→ **PROMPT**: Repeat the whole listing word for word, skipping pictures.

→ **DATA BELOW**:
────────────────────────────────────────
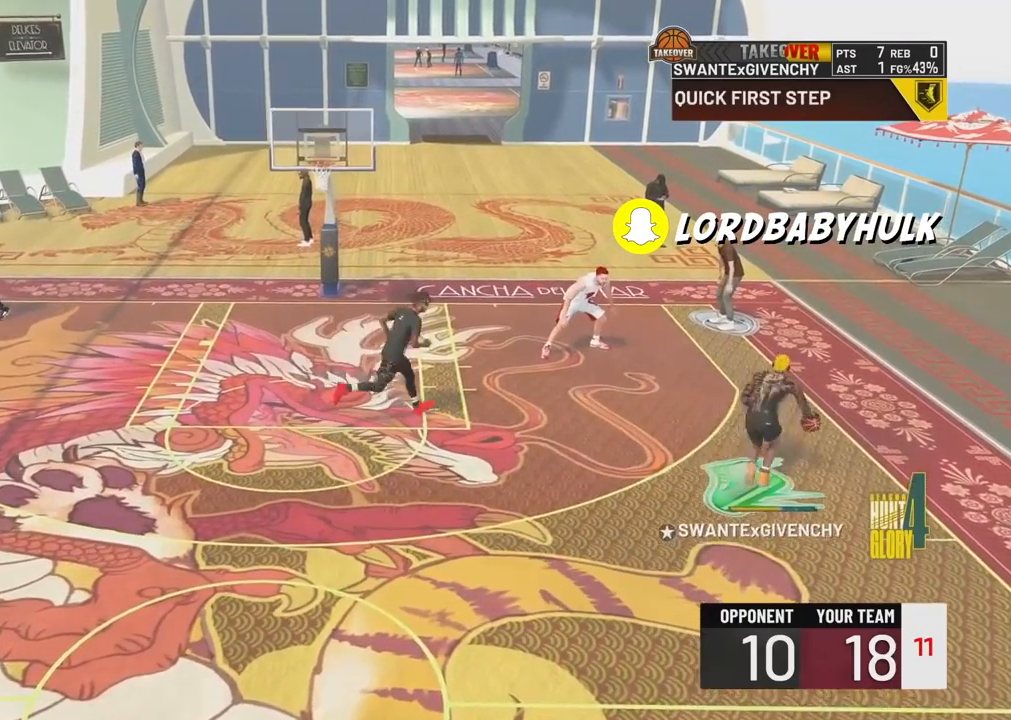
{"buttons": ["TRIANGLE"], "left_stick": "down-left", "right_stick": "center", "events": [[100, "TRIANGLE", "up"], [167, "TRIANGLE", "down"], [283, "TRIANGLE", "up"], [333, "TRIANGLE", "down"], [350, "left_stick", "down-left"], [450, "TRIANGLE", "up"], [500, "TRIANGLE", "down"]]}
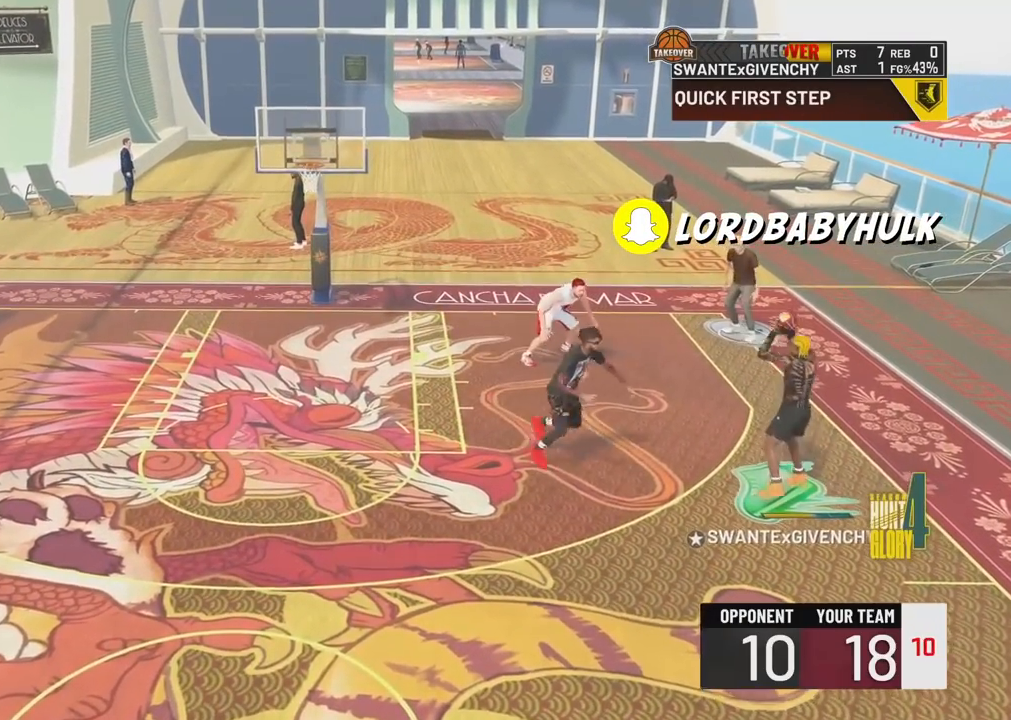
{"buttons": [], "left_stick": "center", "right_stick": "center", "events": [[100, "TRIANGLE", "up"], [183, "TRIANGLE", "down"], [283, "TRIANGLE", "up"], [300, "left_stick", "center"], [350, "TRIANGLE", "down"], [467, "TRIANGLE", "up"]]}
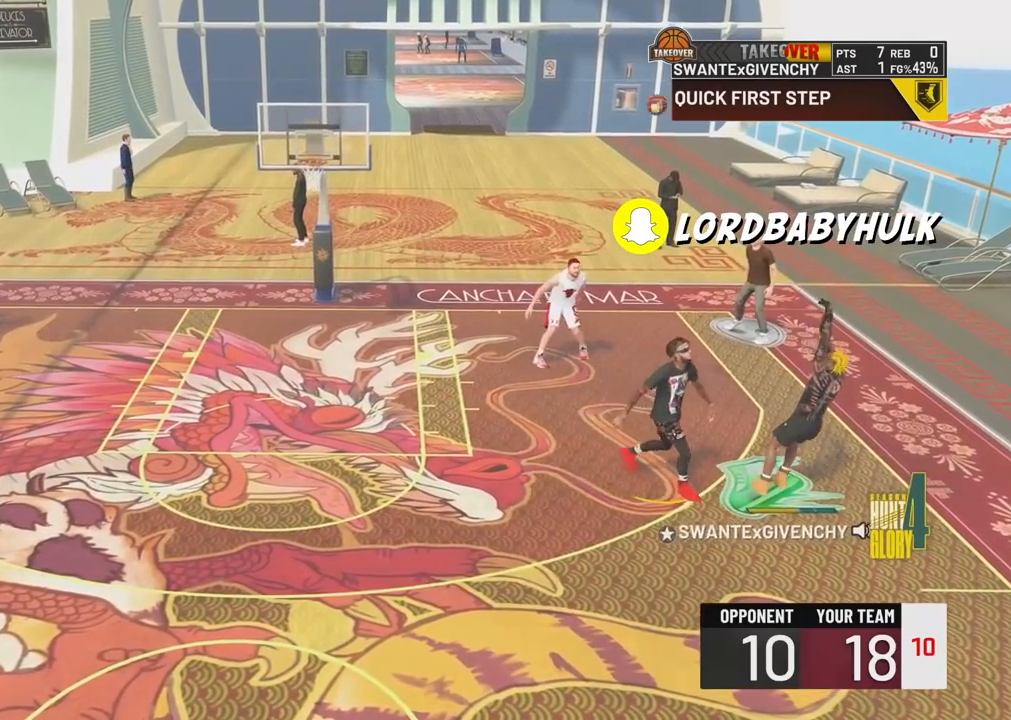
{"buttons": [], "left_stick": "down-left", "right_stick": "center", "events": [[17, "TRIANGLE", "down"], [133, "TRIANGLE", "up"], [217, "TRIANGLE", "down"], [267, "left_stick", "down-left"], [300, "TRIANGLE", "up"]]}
────────────────────────────────────────
→ **RESULT BELOW**:
{"buttons": ["TRIANGLE"], "left_stick": "down-left", "right_stick": "center", "events": [[100, "TRIANGLE", "up"], [167, "TRIANGLE", "down"], [283, "TRIANGLE", "up"], [333, "TRIANGLE", "down"], [350, "left_stick", "down-left"], [450, "TRIANGLE", "up"], [500, "TRIANGLE", "down"]]}
{"buttons": [], "left_stick": "center", "right_stick": "center", "events": [[100, "TRIANGLE", "up"], [183, "TRIANGLE", "down"], [283, "TRIANGLE", "up"], [300, "left_stick", "center"], [350, "TRIANGLE", "down"], [467, "TRIANGLE", "up"]]}
{"buttons": [], "left_stick": "down-left", "right_stick": "center", "events": [[17, "TRIANGLE", "down"], [133, "TRIANGLE", "up"], [217, "TRIANGLE", "down"], [267, "left_stick", "down-left"], [300, "TRIANGLE", "up"]]}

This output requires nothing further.